Monday, May 18, 2015

Awakened touch: Toward the Magical Bedroom




The Magical Bedroom

( A chapter from the forthcoming book: The Power of Listening, creating the Magical Bedroom, the Magical Boardroom and the Forever Young Body... call for pdf of first four chapters)

The magical bedroom starts in the hands.
No, not really.
The magical bedroom starts in attention. Paying attention to yourself. Paying attention to your partner.
Touch that is in awareness.

The magical bedroom also starts in honest talk. This is what you will be developing in the talk chapters.
Listen to what the other person’s heart has to say.
Truth is the best foreplay.

And touch is important, too.
And here is what is most important: Awakened Love.
Without awakened love you are a robot. A well functioning robot, or a poorly functioning one, but a robot non the less.
Not to be too derogatory but life is stark in a certain way: we can drift and be mindless. We can chose and be mindful.

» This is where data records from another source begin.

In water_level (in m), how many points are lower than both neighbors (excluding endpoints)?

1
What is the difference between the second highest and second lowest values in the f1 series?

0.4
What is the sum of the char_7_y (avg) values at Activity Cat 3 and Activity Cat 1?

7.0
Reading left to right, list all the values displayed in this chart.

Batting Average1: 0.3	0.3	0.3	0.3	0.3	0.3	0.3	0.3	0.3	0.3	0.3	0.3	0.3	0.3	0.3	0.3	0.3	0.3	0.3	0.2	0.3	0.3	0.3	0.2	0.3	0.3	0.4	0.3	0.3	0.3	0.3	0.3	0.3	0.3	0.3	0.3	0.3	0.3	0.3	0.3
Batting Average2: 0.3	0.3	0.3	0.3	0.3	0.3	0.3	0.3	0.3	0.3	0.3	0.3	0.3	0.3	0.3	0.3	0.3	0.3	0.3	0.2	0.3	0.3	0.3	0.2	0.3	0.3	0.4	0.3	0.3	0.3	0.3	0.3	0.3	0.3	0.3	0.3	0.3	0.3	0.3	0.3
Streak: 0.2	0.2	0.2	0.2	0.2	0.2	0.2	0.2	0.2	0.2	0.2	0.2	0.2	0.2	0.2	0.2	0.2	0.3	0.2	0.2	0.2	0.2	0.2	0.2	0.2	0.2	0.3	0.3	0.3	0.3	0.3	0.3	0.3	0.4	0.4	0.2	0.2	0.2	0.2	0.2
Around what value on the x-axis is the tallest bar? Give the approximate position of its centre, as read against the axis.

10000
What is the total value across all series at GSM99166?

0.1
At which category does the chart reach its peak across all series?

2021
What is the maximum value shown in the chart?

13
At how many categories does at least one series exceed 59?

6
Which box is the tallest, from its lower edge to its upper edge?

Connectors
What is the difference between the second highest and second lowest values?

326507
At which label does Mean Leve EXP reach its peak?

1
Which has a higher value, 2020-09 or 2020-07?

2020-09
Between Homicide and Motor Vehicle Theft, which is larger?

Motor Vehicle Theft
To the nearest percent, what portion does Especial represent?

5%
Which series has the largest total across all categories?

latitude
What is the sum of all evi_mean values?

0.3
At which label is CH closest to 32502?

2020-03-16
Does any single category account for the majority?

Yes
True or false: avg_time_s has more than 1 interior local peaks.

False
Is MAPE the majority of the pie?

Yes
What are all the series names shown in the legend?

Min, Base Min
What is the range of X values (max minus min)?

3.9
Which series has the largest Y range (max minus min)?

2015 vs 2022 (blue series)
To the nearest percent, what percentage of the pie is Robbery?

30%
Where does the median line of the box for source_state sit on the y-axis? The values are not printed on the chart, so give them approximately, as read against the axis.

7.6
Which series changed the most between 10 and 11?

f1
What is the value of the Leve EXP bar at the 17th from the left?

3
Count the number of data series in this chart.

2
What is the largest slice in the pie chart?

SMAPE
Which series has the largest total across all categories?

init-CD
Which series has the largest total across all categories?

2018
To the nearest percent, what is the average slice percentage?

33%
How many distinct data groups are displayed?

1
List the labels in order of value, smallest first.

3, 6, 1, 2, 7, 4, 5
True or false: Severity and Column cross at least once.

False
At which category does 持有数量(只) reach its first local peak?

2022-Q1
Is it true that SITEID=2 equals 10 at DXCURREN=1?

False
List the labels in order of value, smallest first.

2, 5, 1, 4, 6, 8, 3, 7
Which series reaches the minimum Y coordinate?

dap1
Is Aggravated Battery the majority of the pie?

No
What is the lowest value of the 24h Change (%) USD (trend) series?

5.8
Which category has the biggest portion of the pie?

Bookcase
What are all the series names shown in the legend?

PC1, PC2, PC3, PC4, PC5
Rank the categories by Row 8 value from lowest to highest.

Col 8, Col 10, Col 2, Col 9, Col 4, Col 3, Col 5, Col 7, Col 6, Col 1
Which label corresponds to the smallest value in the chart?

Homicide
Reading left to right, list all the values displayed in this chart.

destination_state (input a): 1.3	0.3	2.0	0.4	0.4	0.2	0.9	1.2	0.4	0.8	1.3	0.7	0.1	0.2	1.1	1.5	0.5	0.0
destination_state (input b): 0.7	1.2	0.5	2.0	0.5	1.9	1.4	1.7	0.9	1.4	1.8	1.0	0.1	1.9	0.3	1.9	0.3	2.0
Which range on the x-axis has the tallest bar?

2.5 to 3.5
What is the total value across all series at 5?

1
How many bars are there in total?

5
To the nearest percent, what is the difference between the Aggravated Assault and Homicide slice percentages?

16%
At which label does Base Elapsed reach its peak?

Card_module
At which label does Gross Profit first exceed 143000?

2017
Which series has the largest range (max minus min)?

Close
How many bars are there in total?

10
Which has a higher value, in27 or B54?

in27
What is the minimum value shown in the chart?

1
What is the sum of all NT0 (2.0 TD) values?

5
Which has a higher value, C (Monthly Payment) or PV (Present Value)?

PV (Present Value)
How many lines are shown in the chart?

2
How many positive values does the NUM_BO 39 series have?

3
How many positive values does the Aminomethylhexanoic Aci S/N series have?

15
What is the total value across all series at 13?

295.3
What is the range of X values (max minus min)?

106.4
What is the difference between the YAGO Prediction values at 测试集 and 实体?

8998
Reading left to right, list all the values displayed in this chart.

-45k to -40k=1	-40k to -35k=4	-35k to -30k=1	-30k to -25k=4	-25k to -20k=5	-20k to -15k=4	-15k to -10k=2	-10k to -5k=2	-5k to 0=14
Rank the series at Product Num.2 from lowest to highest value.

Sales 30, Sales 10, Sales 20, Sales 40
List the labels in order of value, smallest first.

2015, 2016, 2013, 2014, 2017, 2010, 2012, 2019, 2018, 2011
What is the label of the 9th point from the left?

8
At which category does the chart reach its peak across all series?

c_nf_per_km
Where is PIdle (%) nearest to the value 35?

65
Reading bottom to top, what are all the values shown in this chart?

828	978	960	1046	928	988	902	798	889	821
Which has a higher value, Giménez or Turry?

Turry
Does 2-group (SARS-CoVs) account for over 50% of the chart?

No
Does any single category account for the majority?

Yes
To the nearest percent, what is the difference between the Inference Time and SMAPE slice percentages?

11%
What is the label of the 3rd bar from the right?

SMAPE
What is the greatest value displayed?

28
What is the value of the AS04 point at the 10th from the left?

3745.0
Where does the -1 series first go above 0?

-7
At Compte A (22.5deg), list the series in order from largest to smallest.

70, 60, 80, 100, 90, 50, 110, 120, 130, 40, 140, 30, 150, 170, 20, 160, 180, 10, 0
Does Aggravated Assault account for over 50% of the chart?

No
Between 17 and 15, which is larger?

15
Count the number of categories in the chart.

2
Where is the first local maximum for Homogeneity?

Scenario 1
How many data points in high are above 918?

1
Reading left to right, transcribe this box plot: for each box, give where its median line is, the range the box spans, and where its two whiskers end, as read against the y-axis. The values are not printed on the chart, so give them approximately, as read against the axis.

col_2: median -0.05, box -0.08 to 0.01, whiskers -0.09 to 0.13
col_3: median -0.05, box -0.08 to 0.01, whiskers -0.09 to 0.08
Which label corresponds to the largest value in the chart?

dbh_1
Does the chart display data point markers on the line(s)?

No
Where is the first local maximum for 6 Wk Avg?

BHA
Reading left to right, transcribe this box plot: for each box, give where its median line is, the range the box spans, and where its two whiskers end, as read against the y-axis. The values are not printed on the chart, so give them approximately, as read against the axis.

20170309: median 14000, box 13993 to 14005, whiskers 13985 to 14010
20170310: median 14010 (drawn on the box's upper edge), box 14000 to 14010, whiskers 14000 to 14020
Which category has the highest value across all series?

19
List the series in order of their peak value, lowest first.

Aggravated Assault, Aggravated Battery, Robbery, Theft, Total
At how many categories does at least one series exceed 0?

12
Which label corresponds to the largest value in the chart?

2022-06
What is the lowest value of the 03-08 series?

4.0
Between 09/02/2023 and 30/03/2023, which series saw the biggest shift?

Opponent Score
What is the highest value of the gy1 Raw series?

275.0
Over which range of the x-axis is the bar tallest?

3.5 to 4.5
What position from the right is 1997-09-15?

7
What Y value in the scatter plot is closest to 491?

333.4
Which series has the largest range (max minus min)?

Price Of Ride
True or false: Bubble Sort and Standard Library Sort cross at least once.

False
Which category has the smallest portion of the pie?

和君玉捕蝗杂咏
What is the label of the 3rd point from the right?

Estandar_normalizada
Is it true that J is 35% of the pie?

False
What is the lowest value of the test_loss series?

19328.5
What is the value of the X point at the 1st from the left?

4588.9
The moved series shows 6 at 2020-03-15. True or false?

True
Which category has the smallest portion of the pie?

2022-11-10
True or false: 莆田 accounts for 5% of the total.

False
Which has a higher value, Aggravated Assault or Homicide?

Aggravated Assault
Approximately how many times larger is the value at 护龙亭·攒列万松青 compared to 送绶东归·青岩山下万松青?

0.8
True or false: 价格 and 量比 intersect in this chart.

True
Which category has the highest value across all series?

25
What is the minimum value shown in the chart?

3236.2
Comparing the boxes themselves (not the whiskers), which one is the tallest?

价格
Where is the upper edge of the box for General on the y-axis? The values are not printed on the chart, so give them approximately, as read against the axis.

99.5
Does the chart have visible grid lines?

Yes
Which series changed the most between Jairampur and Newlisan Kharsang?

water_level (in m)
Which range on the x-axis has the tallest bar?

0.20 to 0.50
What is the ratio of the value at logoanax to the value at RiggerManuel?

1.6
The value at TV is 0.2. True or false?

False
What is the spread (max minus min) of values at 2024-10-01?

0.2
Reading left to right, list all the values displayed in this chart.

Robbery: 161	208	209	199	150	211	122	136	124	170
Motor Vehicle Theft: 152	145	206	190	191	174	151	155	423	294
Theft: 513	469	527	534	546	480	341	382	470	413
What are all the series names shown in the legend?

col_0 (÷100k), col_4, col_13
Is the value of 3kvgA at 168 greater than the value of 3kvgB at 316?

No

Awakened love is central to a well lived life. Hopefully with a person with whom to share your bed and life.
If not that, a good friend, a grandchild, a nephew, a partner in the world of waking up.

And for the magical bedroom, we are looking for a partner with whom to wake up in talk, and in touch.
Truth is the most important foreplay, and awakened touch comes in a close second.

And this book will be all foreplay.
Kissing and touching the hands, the arms, the neck, the face. Touching the foot.
That’s it.

Two months of that.
You will be changed. If you want further, come enroll in one of my six month courses, either private or small group. Things get steamy on the third month, but only after a solid presence in touch orientation.
If you are awake in your touch, the world is a completely new and fresh place.

And this can be practiced on a park bench.
How nice.

So let’s start.
Today, the arm.

Take one, and only one of your partner’s arms. You will be exploring the whole arm and hand and those miraculous fingers.
For three minutes explore their arm as if you were a Martian and not really sure what arms and hand are.
And you are a baby, you aren’t even sure what your own arms and hands are
Three minutes.
Touch and explore their arm and hand: with your hand.
With your hands.
How is it different with one hand and two.
Explore with your finger tips. With all the fingers. With one of two at a time. With different combinations of fingers.
Explore with the back of your hand.
The palm.
Both sides.
Explore with your lower arm and elbow and upper arm.

Go slowly.
Find the thrill in the sensation, and the learning.
Find the pleasure in being very clear and present to the point of contact.
Mindfulness of the moving and sweet point of contact: that will come to be exquisitely useful later.
And it’s exquisitely delightful now.

Enjoy.

Do this for three minutes and then take turns sharing how that was for each other.

Now, for the next three minutes.
Take turns articulating three short sentences at a time each. Three here and now observations of either what you are feeling or what you are doing, or if you are the toucher/ explorer, both.

For example>
A: I feel your thumb rubbing the inside of my wrist. I feel my breathing coming in and out. I feel my bottom on the chair.
B: I feel my thumb rubbing your wrist. I feel the softness of your skin. I notice your chest going up and down as you breathe.
A: I feel you now stroking the back of my arm with the back of your arm. I can feel the bones under my skin as you do that. I can hear the bird singing outside.
B: I feel your arm with my arm. I feel my arm moving at the shoulder. I notice I am looking away from you.

And so on.
Three minutes.

Then share how that was.

Switch to do each kind of touching the other way.

And share after each kind of touching.

And you can do this more than once a day.

And do if for two or three days and then will kick in the next layer of touching.